Brief >> Your task is to transcribe all of the records exactly and leave out the pictures.

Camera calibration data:
BEGIN
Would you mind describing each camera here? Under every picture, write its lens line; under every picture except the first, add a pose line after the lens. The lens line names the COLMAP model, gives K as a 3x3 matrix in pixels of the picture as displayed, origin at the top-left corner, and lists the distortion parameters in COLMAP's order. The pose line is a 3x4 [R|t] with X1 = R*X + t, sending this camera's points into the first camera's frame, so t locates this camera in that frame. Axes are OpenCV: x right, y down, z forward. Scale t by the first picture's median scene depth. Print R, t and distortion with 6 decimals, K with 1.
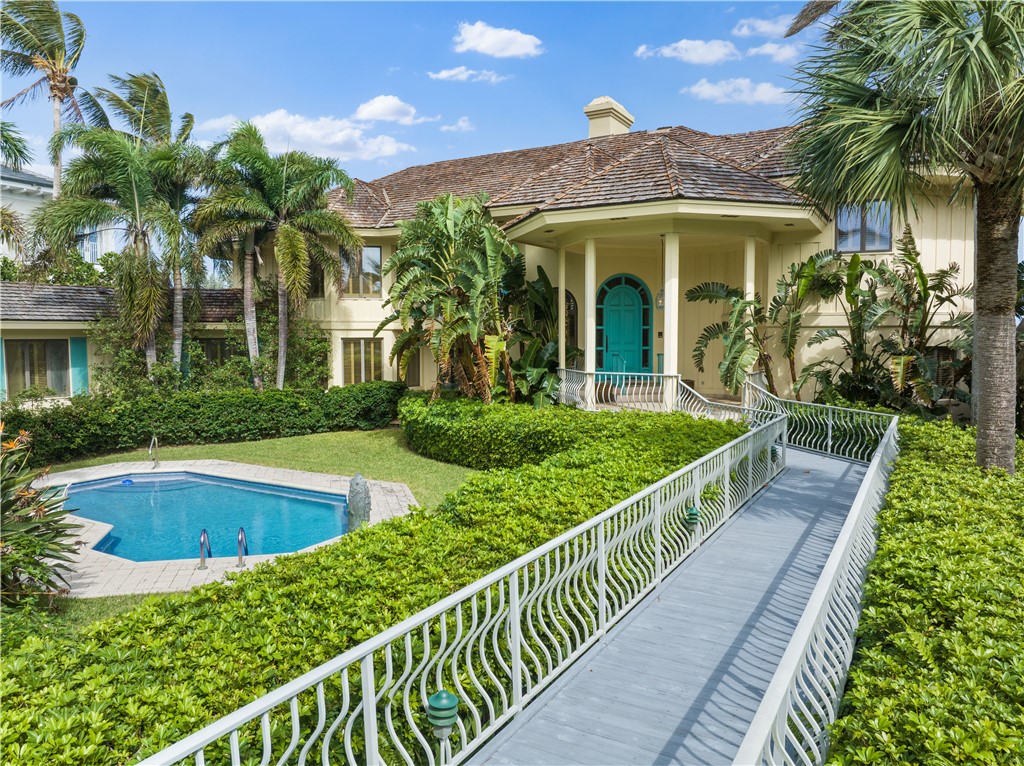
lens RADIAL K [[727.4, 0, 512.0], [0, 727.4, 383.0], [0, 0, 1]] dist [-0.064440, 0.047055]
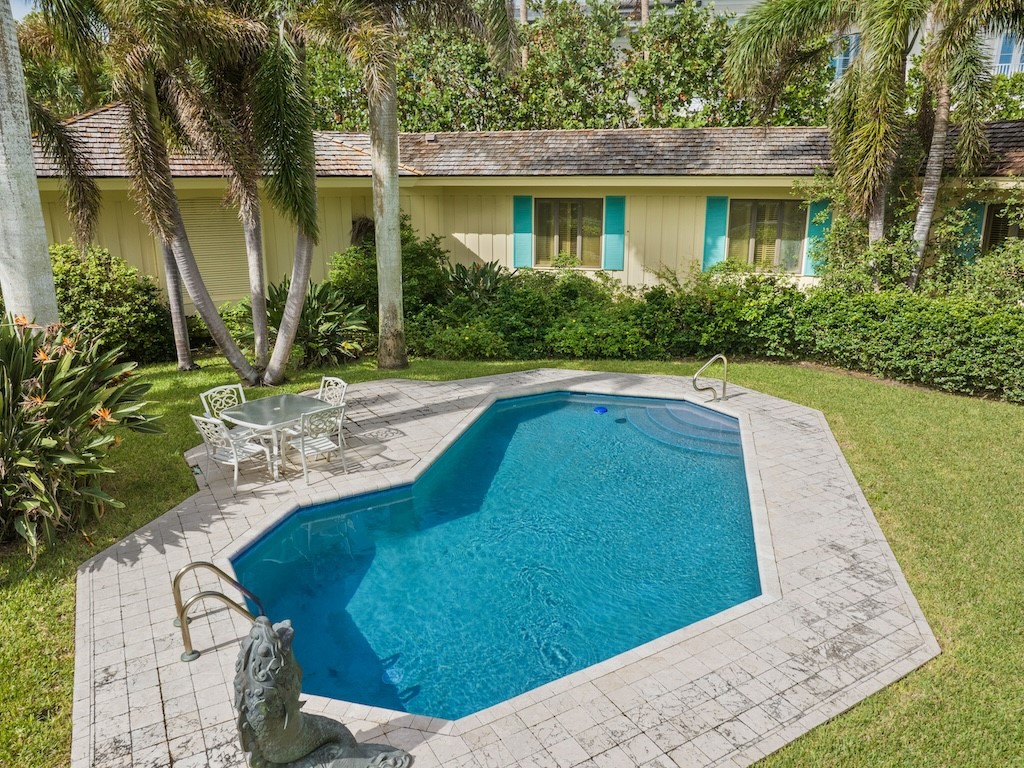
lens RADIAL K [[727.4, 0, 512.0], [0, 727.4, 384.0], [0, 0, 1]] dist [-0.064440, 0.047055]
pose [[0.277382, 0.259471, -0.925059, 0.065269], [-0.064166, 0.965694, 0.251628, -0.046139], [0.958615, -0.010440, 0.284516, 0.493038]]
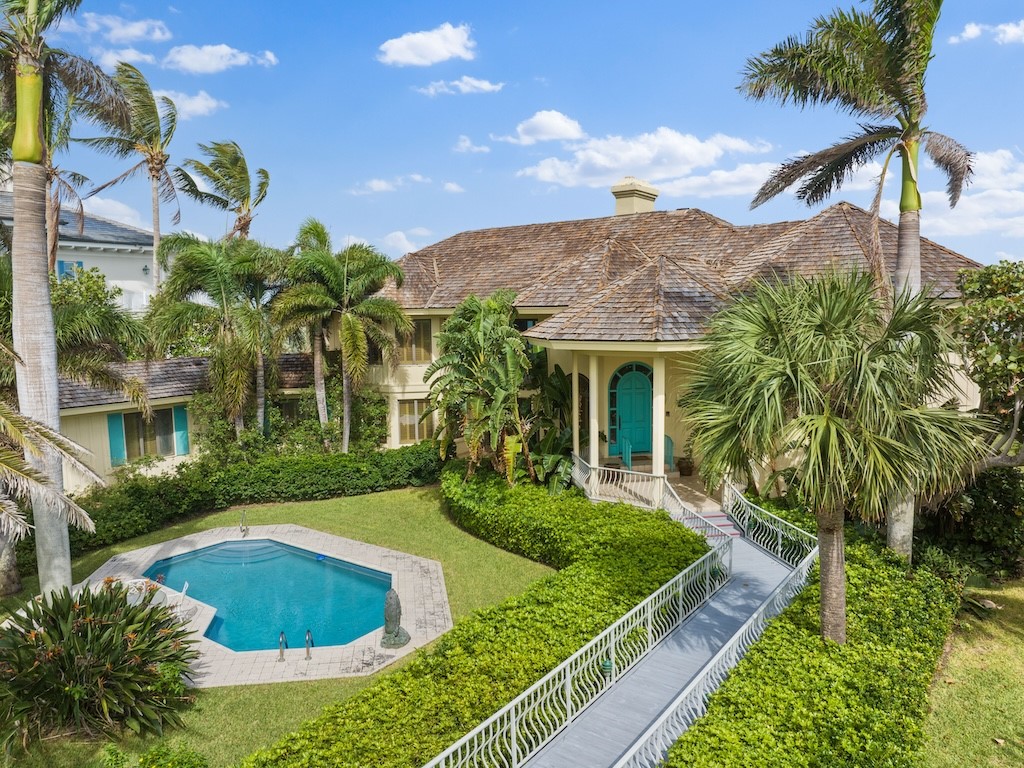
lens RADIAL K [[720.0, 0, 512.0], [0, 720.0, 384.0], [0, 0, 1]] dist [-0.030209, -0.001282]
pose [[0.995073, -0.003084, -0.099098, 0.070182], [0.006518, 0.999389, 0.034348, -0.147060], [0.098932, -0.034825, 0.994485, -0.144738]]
END
Result >>
Would you mind describing each camera here? Under every picture, write its lens line; under every picture except the first, add a pose line after the lens. The lens line names the COLMAP model, gives K as a 3x3 matrix in pixels of the picture as displayed, origin at the top-left corner, and lists the distortion parameters in COLMAP's order. The pose line is a 3x4 [R|t] with X1 = R*X + t, sending this camera's points into the first camera's frame, so t locates this camera in that frame. Axes are OpenCV: x right, y down, z forward. Scale t by the first picture's median scene depth. Print R, t and distortion with 6 decimals, K with 1.
lens RADIAL K [[727.4, 0, 512.0], [0, 727.4, 383.0], [0, 0, 1]] dist [-0.064440, 0.047055]
lens RADIAL K [[727.4, 0, 512.0], [0, 727.4, 384.0], [0, 0, 1]] dist [-0.064440, 0.047055]
pose [[0.277382, 0.259471, -0.925059, 0.065269], [-0.064166, 0.965694, 0.251628, -0.046139], [0.958615, -0.010440, 0.284516, 0.493038]]
lens RADIAL K [[720.0, 0, 512.0], [0, 720.0, 384.0], [0, 0, 1]] dist [-0.030209, -0.001282]
pose [[0.995073, -0.003084, -0.099098, 0.070182], [0.006518, 0.999389, 0.034348, -0.147060], [0.098932, -0.034825, 0.994485, -0.144738]]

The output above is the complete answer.